100% of people who sit down for years will suffer damage that is very difficult to reverse. Unless they are proactive in counteracting.

< 100% of people who play sports will suffer damage of the same degree.

People don’t talk about soccer in this light because soccer players after retirement don’t have severe hip and glute mobility issues, they can also walk for more than 20 minutes without struggling. Are some of them dinged up? Yes. Some.


Soccer will absolutely leave you with mobility issues - it's a sport that puts immense and rather unnatural load on your hips, knees and ankles. The insistence that overloading your joints won't cause long-term damage when it's because of a sport but will cause damage when it's because of something "trivial" is pure magical thinking. I promise you your ligaments and bursae don't care if the physical stress they go through is "worthy" or not.

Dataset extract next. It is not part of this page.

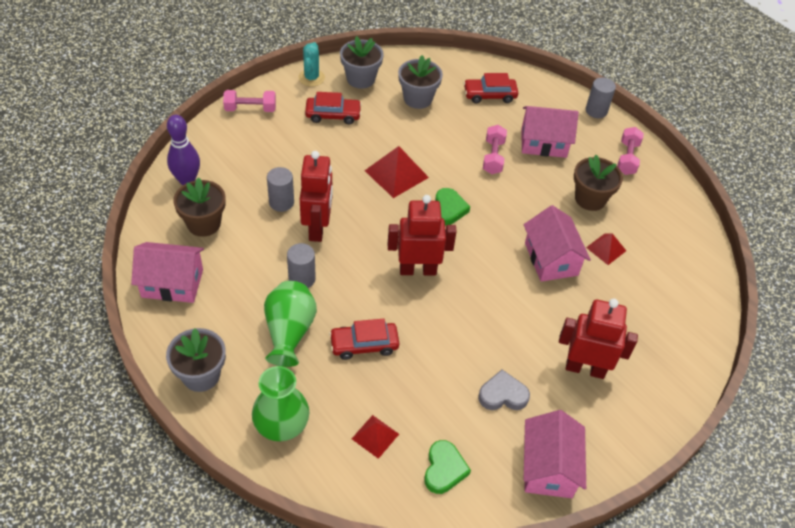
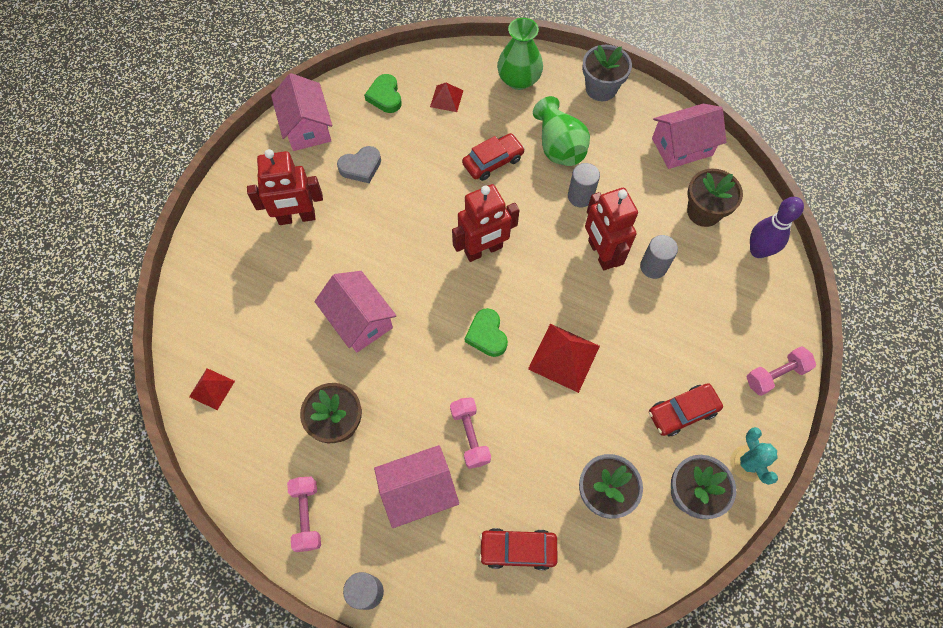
camera: 160 degrees right, 15 degrees up
(489, 95) = (518, 549): red car -> red car turned 150 degrees counterclockwise
(606, 249) = (305, 359): red pyramid -> red pyramid (212, 389)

Also, it's rather disingenuous to (correctly) point out that long-term overloading of the lower spine and hips from sitting at a desk will develop into chronic conditions unless countered...and then completely dodge the fact that professional soccer players after retirement have had careers full of mitigation (from physiotherapy to outright surgery) paid for by their clubs[0] to counter the acute damage that they suffer. And even with that, plenty of professional athletes still develop issues like chronic ankle instability, because there is only so much you can "ding up" and repair an ankle before it simply loses its structural integrity. Those of us who do play sports know just how much damage there is to counter, and we don't all have a VC-sized budget backing us up to mitigate it.

For goodness' sake we colloquially name various conditions for sports ("golfer's/baseball elbow", "tennis elbow", "runner's knee", etc). I have zero idea how anyone would come to the conclusion that it's rare for sports played for significant amounts of time to damage the body - again, unless they are conflating them with more normal forms of exercise.

0. And yes, the fact that it's paid for by their clubs is important - as I implied in my original comment, the vast majority of employers who demand that office workers sit at their desks for hours at a stretch certainly don't take any responsibility for any serious medical issues that arise from that.